JDHS tennis players compete in state tournament
High school tennis players from Juneau, Kodiak, Fairbanks and Anchorage will compete for a statewide title this weekend.
The Juneau Douglas High School tennis team is sending eight players to Anchorage for the tournament.
JDHS has had a tennis team for 11 years, and it’s still the only team in Southeast Alaska’s Region Five.
It started when Juneau’s Alaska Club was locally owned, had a full-blown tennis program and five courts. Now it’s owned by an outside company, has three courts and no tennis pro. But head coach Amy Skilbred and JDHS history teacher Kurt Dzinich, assistant coach, find little difficulty attracting kids to the sport.
“A lot of our team begins freshman or sophomore year, never having picked up a racquet before. And it’s really fun to see them develop over the four years they’re here and go on and play state their sophomore or junior year,” Skilbred says.
In the recent Region Five tournament – which was just the Juneau team — 17-year-old Jasper MacNaughton finished “first place in men’s singles, men’s doubles, and mixed doubles and I’m a junior. I guess that’s the first time that’s happened that a junior’s gotten first place in all three. So that’s pretty exciting for me.”
MacNaughton is one of 42 team members. Tennis is sort of a family affair for the MacNaughton’s and four other families that have two kids on the team this fall.
Final roster for 2013 JDHS State Tennis Team:
Boys Singles: Jon Scudder
Girls Singles: Bailey Davenport
Boys Doubles: Ben Scudder, Sam Bibb
Girls Doubles: Sami Good, Kathe Tallmadge
Mixed Doubles: Emma Good, Jasper MacNaughton
Alternates: Johnny Connolly, Catherine Walsh
MacNaughton is competing this weekend in the state tournament in mixed doubles with partner Emma Good. Her sister, Sami Good, is competing in girls’ doubles. Two other siblings, Jon and Ben Scudder are also playing in the championship games.
Sami Good is a freshman and has been playing tennis since about 4th grade. She says her backhand is her most consistent shot, and knows every point counts.
“If you mess up, you can just do it again in the next point, so you just keep bettering every point,” she says.
She likes doubles better than singles because partners encourage and help each other.
Like her partner at state, senior Kathe Tallmadge.
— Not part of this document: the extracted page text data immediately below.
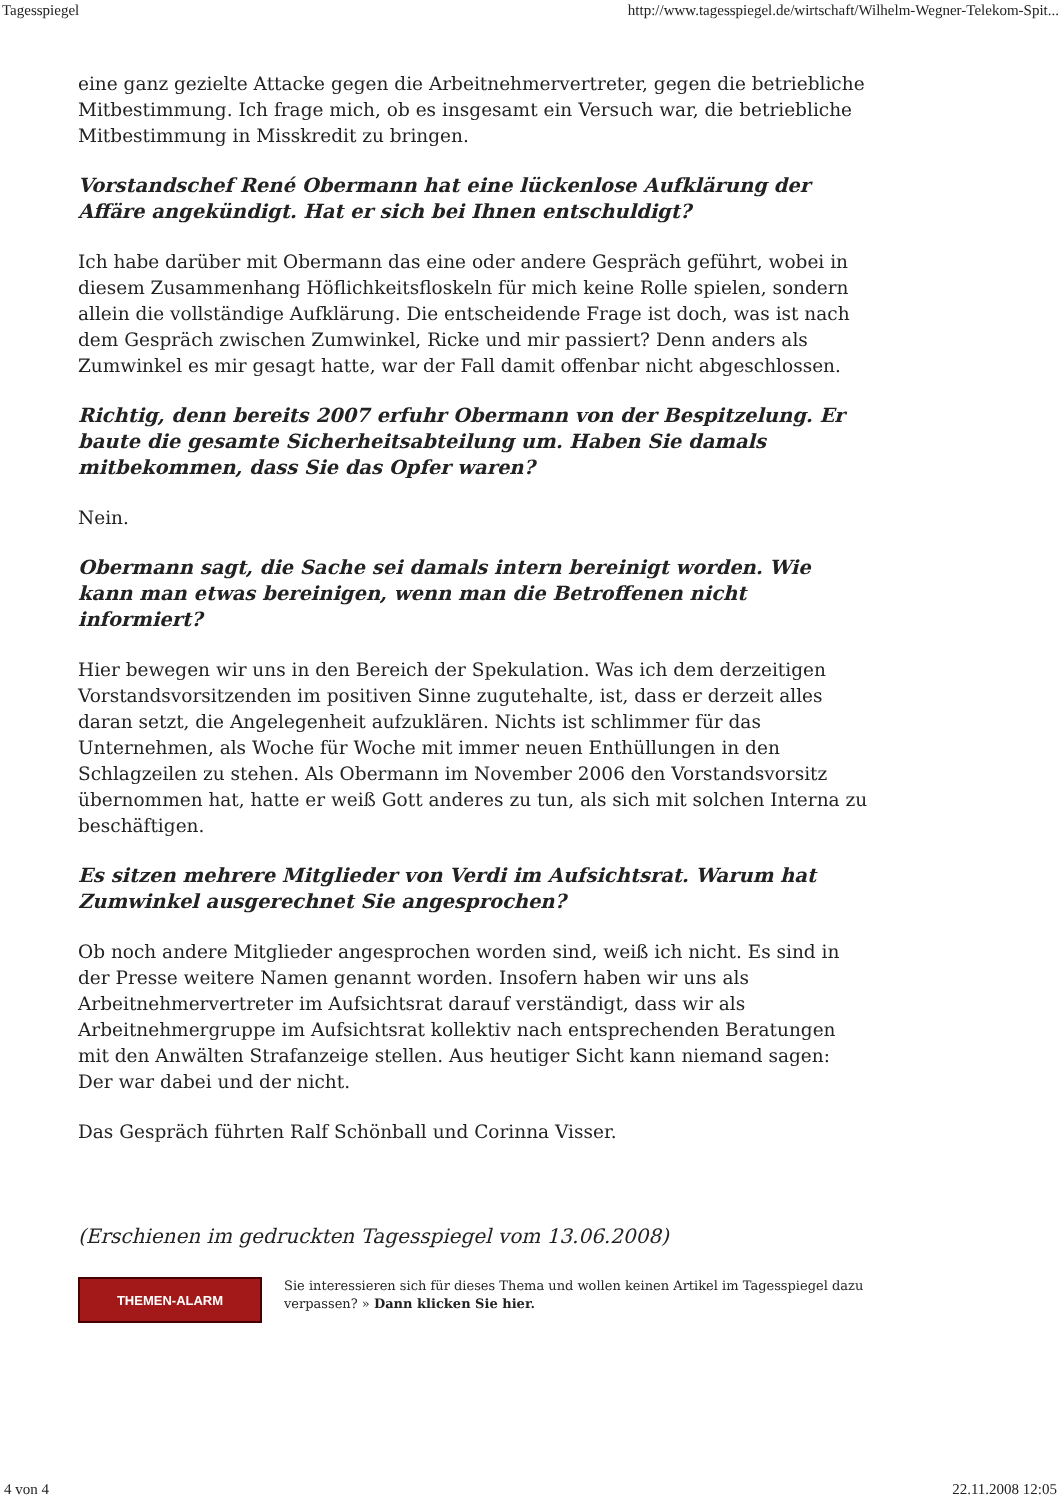Tagesspiegel http://www.tagesspiegel.de/wirtschaft/Wilhelm-Wegner-Telekom-Spit...
eine ganz gezielte Attacke gegen die Arbeitnehmervertreter, gegen die betriebliche Mitbestimmung. Ich frage mich, ob es insgesamt ein Versuch war, die betriebliche Mitbestimmung in Misskredit zu bringen.
Vorstandschef René Obermann hat eine lückenlose Aufklärung der Affäre angekündigt. Hat er sich bei Ihnen entschuldigt?
Ich habe darüber mit Obermann das eine oder andere Gespräch geführt, wobei in diesem Zusammenhang Höflichkeitsfloskeln für mich keine Rolle spielen, sondern allein die vollständige Aufklärung. Die entscheidende Frage ist doch, was ist nach dem Gespräch zwischen Zumwinkel, Ricke und mir passiert? Denn anders als Zumwinkel es mir gesagt hatte, war der Fall damit offenbar nicht abgeschlossen.
Richtig, denn bereits 2007 erfuhr Obermann von der Bespitzelung. Er baute die gesamte Sicherheitsabteilung um. Haben Sie damals mitbekommen, dass Sie das Opfer waren?
Nein.
Obermann sagt, die Sache sei damals intern bereinigt worden. Wie kann man etwas bereinigen, wenn man die Betroffenen nicht informiert?
Hier bewegen wir uns in den Bereich der Spekulation. Was ich dem derzeitigen Vorstandsvorsitzenden im positiven Sinne zugutehalte, ist, dass er derzeit alles daran setzt, die Angelegenheit aufzuklären. Nichts ist schlimmer für das Unternehmen, als Woche für Woche mit immer neuen Enthüllungen in den Schlagzeilen zu stehen. Als Obermann im November 2006 den Vorstandsvorsitz übernommen hat, hatte er weiß Gott anderes zu tun, als sich mit solchen Interna zu beschäftigen.
Es sitzen mehrere Mitglieder von Verdi im Aufsichtsrat. Warum hat Zumwinkel ausgerechnet Sie angesprochen?
Ob noch andere Mitglieder angesprochen worden sind, weiß ich nicht. Es sind in der Presse weitere Namen genannt worden. Insofern haben wir uns als Arbeitnehmervertreter im Aufsichtsrat darauf verständigt, dass wir als Arbeitnehmergruppe im Aufsichtsrat kollektiv nach entsprechenden Beratungen mit den Anwälten Strafanzeige stellen. Aus heutiger Sicht kann niemand sagen: Der war dabei und der nicht.
Das Gespräch führten Ralf Schönball und Corinna Visser.
(Erschienen im gedruckten Tagesspiegel vom 13.06.2008)
THEMEN-ALARM
Sie interessieren sich für dieses Thema und wollen keinen Artikel im Tagesspiegel dazu verpassen? » Dann klicken Sie hier.
4 von 4 22.11.2008 12:05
She has played all four years for JDHS and traveled to the state tournament last year. But her first round draw turned out to be the state champion and Tallmadge says “it didn’t go very well.”
Tennis is her only sport. She says her game has improved a lot this year and the highlight was a visit to the team by professional coach Mike Hinkle.
“It’s really good to have an outside perspective on your playing because then he’s able to give you tips and directions on how to change your shots that some of the other coaches might not because they’ve seen you play so much,” she says.
Coach Hinkle will be working with individual players during the state tournament, another bonus for those who get to compete.
Fifteen-year-old Jon Scudder will play in boys singles this weekend. He joined the team last year as cross training for soccer. Now he’s hooked.
Sometimes, he says, it’s just fun to hit something as hard as you can.
“Like over and over again, kind of just take out whatever you want on the ball,” Scudder says.
Most JDHS team members come from other sports, and though cross-training is good, Coach Skilbred tells them the best way to get better at tennis is to play tennis.
JDHS has had as many as 60 kids participate on the no-cut team.
“I think it teaches you relying on yourself, some self-confidence, working with the team and others, helping newer players on the team so that you’re not just only concerned about yourself as a team member,” Skilbred says. “And it’s a lifelong sport. You don’t need 21 other people to go play tennis; you can find one other person and go play.”
The Juneau players will compete Friday and Saturday in the seventh Alaska State High School Tennis Championship. Matches will be played at the East and North Alaska Clubs in Anchorage.